Figure 7. Endogenously evoked astrocyte process Ca²⁺ fluctuations recorded during in vivo startle responses reveal early and late components

a. Representative images of Ca²⁺ fluctuations from cortical astrocytes before, during and after startle responses, which were evoked by a puff of air to the face of the mouse (see Methods and Supplementary movie 9). The times written above each of the images correspond to the times shown in the traces in panel b and c. Startle was evoked at 225 s. Representative data for WT and IP3R2^−/− are shown in Supplementary movie 7 and 8. b. Representative traces for the animal’s locomotion on the spherical treadmill along with Ca²⁺ responses of cortical astrocytes for somatic and process fluctuations for the cells shown in a. Note that startle-triggered running of the mouse on the ball, as well as Ca²⁺ fluctuations in cortical astrocytes. c. Average data for experiments such as those in b for 32 cells from four WT and 52 cells from four IP3R2^−/− mice. d. As in c, but for astrocyte process fluctuations. Note that the responses in the territory displayed a fast/early component and a slow/late component that persisted during these recordings. In the interests of clarity, error bars in panels c and d are shown for every 5^th data point, but the underlying average traces are for all cells. The data are shown as mean ± s.e.m.

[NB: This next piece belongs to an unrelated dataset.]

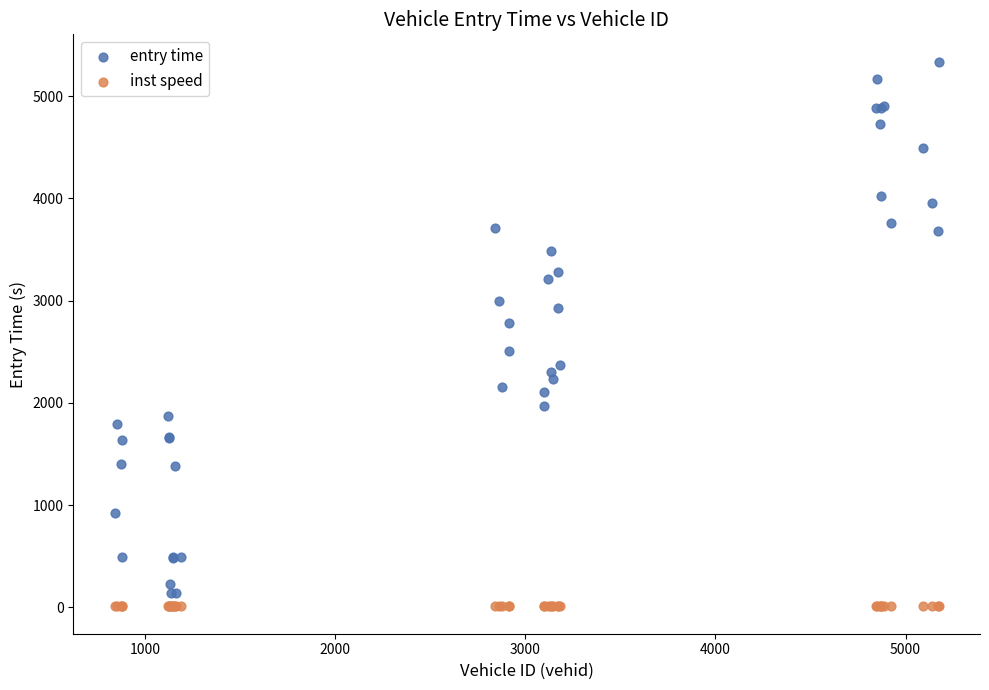

What is the X range (max minus min) for the scatter plot?

4336.0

Figure 8. Prazosin-sensitive and insensitive components of the endogenously evoked astrocyte process Ca²⁺ fluctuations recorded during in vivo startle responses

a. Representative images of Ca²⁺ fluctuations from cortical astrocytes before, during and after startle responses. The upper panels show control responses to startle without prazosin influence, whereas the lower panels show the same field of view after 1 mg/kg prazosin was injected ip. Startle was evoked at 225 s. Representative data for WT are shown in Supplementary movie 8 and 9. b. Average traces showing Ca²⁺ responses in cortical astrocytes for somatic Ca²⁺ fluctuations before and after prazosin injections. Note that startle triggered a robust Ca²⁺ response in the somata, that was blocked by prazosin. c. Similar experiments to those shown in b, but for astrocytes from IP3R2^−/− mice. Note that startle evoked no somatic responses. d. As in b, but for astrocyte process Ca²⁺ fluctuations. Note that the responses in the processes displayed a fast component with a peak at ~3 s after startle, and a late component that persisted during these recordings. Prazosin blocked only the fast component. e. As in d, but for IP3R2^−/− mice. The slow component of the Ca²⁺ response triggered by startle was present in the IP3R2^−/− mice and was insensitive to prazosin. The results shown in this figure are from 4 WT and 4 IP3R2^−/− mice. In the interests of clarity, error bars in panels b–e are shown for every 5^th data point, but the underlying average traces are for all cells. The data are shown as mean ± s.e.m.